The occurrence of rhizobacteria with phytase- and ACC-degrading activity in all rhizosphere soils analyzed is consistent with the widespread presence of PGPR across diverse environments. With respect to the detection of putative BPP genes by PCR, the amplicons sequencing only confirmed the presence of rhizobacteria having phytase genes with similarity to known Bacillus. Irrespective though, the phytases identified were distinct from those previously reported (Bacillus MQH-15, Bacillus MQH-19, and Paenibacillus SPT-03) in Chilean soils (Jorquera et al. 2011). Rhizosphere harboring phytase genes with similarity to Bacillus have also been reported in plants grown in undisturbed ecosystems (Jorquera et al. 2012). However, and despite extensive optimization of PCR reactions for the primer sets used here, sequence results showed numerous unspecific amplification with poor or no identity to known BPP genes. It is suggested that the current database of bacterial phytases is insufficient to provide adequate coverage of phytase genes across bacterial phyla (Lim et al. 2007). Based on our inability in the present study to also reliable amplify ACC deaminase genes using well-described primers, we suggest that a similar situation occurs for this gene. In previous studies, we have successfully detected the occurrence of genes encoding BPP and acdS in environmental isolates using the same primers and optimization of PCR reactions (Jorquera et al. 2011, 2012).
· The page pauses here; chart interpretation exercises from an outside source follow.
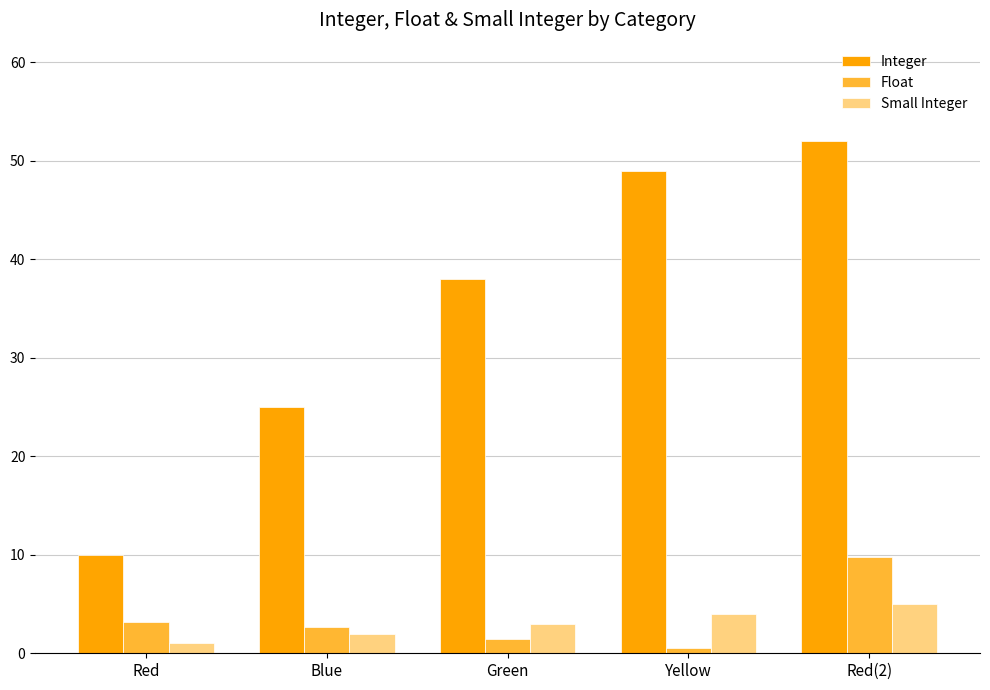

Reading left to right, transcribe all the data shown in this chart.

Integer: Red=10.0	Blue=25.0	Green=38.0	Yellow=49.0	Red(2)=52.0
Float: Red=3.1	Blue=2.7	Green=1.4	Yellow=0.6	Red(2)=9.8
Small Integer: Red=1.0	Blue=2.0	Green=3.0	Yellow=4.0	Red(2)=5.0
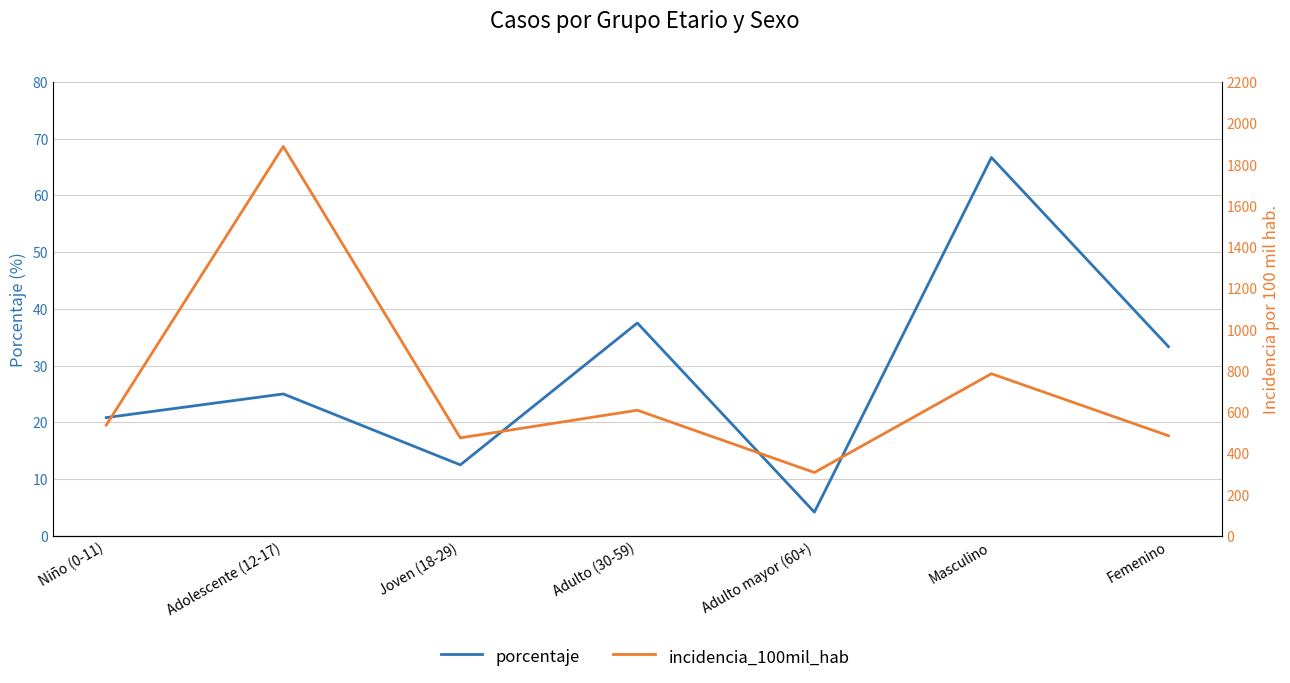

Which category has the lowest value across all series?

Adulto mayor (60+)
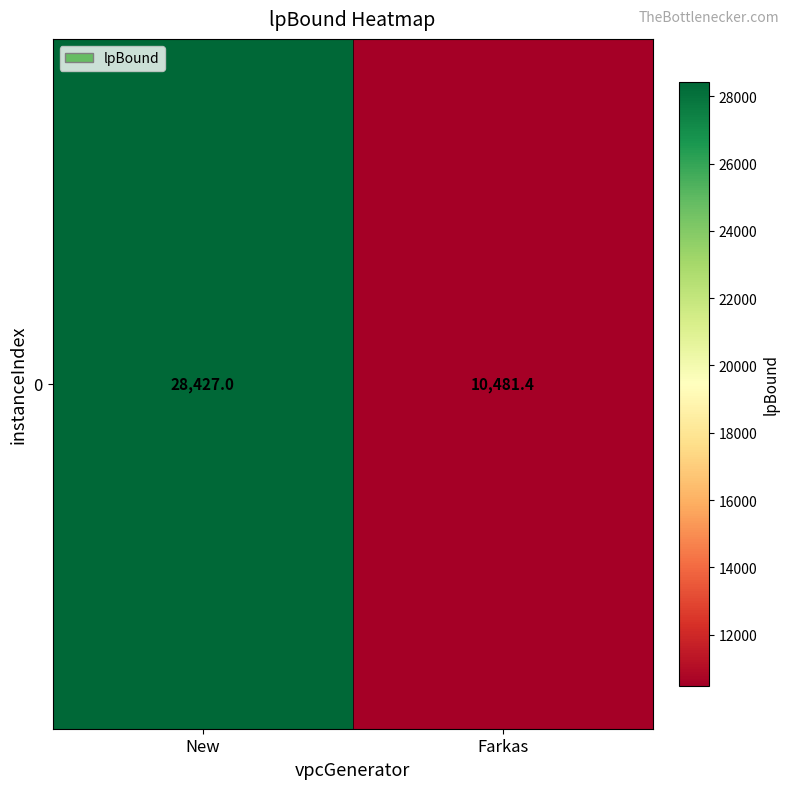

How many categories are shown in the chart?

2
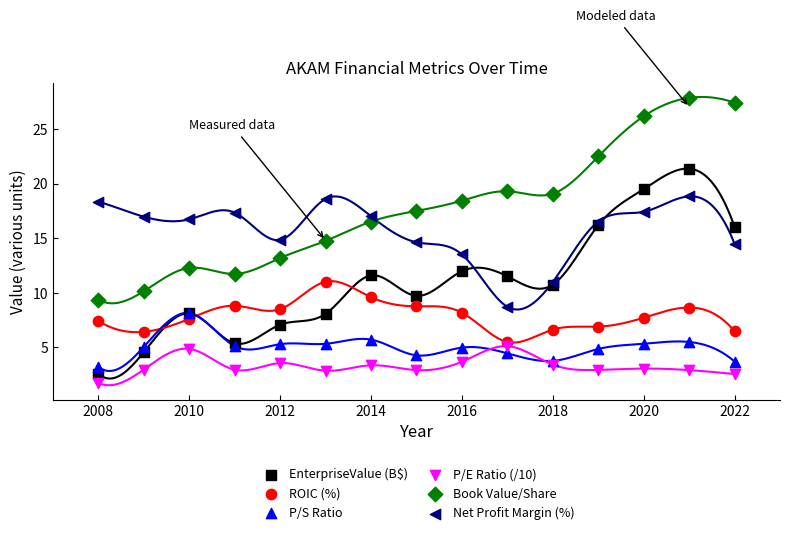

Which series has the largest Y range (max minus min)?

EnterpriseValue (B$)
The low detection of BPP genes and the inability to detect genes encoding ACC deaminase by PCR in the present study may thus be due to either the use of different bacterial selection protocols or that the sequence of BPP and ACC deaminase genes in rhizobacteria from the Chilean ecosystems we sampled were sufficiently different to those previously reported and available in public databases. Clearly, further studies are required to investigate the diversity and abundance of BPP and ACC deaminase genes in various ecosystems and their contribution to plant growth promotion.

Conclusions

Despite significant differences in rhizobial community composition across ecosystems and land-use systems of northern, central, and southern regions of Chile, we showed that the rhizosphere of plants collected from these diverse environments harbored common orders of rhizobacteria, such as Enterobacteriales. Moreover, the presence of bacterial isolates with phytate- and ACC-degrading activities was demonstrated in both agro-ecosystems and undisturbed ecosystems. Selected putative PGPR showing both phytate- and ACC-degrading activities and auxin production (higher in agro-ecosystems) were similarly characterized as belonging to the Enterobacteriales, with high similarity to previously described PGPR and other plant growth-promoting endophytic bacteria. This study demonstrates that bacteria having PGPR traits are widely distributed in the rhizosphere of plants from vastly different agro-ecosystem and climatic regions. We suggest that undisturbed ecosystems may therefore provide novel sources of PGPR for development as soil inoculants for overcoming P deficiency and other abiotic plant stresses.